Texto de origem.

##########

Simples assim

“Se aqui na Terra os chineses querem dominar tanto o lado visível quanto oculto, imagine na Lua. Em pouco tempo, estarão por lá vendendo lotes e quinquilharias”

Após passar por prédios suntuosos, verdadeiros espetáculos da arrojada arquitetura moderna, em pleno deserto irrigado por petrodólares, o carro avança por um bairro popular de Dubai – onde os turistas dos Emirados Árabes não costumam ir – até que estanca num sinal fechado. Logo surge um grupo de crianças malvestidas, pedindo comida e dinheiro, o visitante se inquieta, mas o motorista, versado na cultura muçulmana, o tranquiliza e abre a janela.

Em seguida, aponta duas vezes o dedo indicador para o céu. Como por encanto, as crianças se dispersam rapidamente. Motorista segue adiante, e o visitante, intrigado, quer saber o significado daquele gesto mágico. “Significa: Deus proverá”, simples assim. É cena de cinema americano, o visitante é vivido por Tom Hanks, que em outro filme encarnou um célebre contador de histórias em Forrest Gump, ganhador de Oscar em 1994.

##########

Linhas fornecidas.
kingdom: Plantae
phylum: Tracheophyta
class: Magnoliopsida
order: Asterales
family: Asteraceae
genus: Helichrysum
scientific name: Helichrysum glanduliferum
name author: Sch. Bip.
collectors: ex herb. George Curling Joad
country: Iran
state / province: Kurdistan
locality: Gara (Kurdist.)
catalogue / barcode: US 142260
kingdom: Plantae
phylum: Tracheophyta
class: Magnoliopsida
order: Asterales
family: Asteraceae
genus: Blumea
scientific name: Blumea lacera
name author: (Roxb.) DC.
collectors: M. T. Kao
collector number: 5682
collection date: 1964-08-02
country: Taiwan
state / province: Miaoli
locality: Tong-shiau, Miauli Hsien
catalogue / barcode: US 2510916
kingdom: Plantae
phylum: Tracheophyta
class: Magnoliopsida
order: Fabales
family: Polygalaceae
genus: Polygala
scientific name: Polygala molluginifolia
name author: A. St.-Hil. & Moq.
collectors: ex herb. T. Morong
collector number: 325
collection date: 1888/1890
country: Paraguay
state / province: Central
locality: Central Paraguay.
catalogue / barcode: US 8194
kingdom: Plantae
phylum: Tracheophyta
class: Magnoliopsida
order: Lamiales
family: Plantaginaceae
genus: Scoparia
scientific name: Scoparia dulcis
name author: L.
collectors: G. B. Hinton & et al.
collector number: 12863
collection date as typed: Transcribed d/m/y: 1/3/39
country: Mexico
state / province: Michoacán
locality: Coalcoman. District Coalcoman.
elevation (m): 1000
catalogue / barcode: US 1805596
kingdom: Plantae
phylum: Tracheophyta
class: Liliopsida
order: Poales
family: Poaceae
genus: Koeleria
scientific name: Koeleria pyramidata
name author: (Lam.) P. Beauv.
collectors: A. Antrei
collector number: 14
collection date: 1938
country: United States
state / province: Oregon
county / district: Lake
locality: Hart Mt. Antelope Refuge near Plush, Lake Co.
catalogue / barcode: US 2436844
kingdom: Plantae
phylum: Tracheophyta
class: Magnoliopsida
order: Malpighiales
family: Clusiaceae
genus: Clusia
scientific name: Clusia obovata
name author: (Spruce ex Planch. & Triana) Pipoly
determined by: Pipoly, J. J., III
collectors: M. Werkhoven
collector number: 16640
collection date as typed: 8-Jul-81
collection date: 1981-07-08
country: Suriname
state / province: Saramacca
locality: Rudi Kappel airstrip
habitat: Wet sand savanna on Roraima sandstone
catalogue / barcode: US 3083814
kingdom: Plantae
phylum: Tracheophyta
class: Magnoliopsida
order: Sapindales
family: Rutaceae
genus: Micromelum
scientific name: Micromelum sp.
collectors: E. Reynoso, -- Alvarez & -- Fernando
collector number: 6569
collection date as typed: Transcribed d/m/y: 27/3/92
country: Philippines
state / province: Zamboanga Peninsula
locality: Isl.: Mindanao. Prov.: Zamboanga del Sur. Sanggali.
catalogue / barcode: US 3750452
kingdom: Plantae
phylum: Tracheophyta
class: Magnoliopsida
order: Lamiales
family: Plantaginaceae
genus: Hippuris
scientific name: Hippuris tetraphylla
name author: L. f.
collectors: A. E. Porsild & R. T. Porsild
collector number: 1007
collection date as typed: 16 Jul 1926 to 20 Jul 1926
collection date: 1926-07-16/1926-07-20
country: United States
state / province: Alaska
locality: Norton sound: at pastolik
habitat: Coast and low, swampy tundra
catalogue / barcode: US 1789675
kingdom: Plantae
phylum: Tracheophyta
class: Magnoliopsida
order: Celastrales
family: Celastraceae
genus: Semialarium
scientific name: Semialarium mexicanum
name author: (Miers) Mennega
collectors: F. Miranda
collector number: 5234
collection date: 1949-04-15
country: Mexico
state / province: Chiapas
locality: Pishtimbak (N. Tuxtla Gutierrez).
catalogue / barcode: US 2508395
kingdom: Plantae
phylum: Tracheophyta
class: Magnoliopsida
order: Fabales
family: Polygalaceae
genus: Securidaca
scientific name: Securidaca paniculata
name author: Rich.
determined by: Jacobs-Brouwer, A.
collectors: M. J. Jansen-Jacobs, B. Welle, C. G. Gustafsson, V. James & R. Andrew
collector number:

##########

Tarefa 1.
Segundo a crônica sobre Dubai, o que significa o gesto do motorista de apontar duas vezes o dedo indicador para o céu?
Tarefa 2.
Extraia da crônica sobre Dubai o trecho que se inicia com as palavras "Após passar por" e se encerra com "abre a janela.".
As linhas foram retiradas de outra fonte, distinta da crônica.

Resposta 1.
Significa "Deus proverá".

Resposta 2.
Após passar por prédios suntuosos, verdadeiros espetáculos da arrojada arquitetura moderna, em pleno deserto irrigado por petrodólares, o carro avança por um bairro popular de Dubai – onde os turistas dos Emirados Árabes não costumam ir – até que estanca num sinal fechado. Logo surge um grupo de crianças malvestidas, pedindo comida e dinheiro, o visitante se inquieta, mas o motorista, versado na cultura muçulmana, o tranquiliza e abre a janela.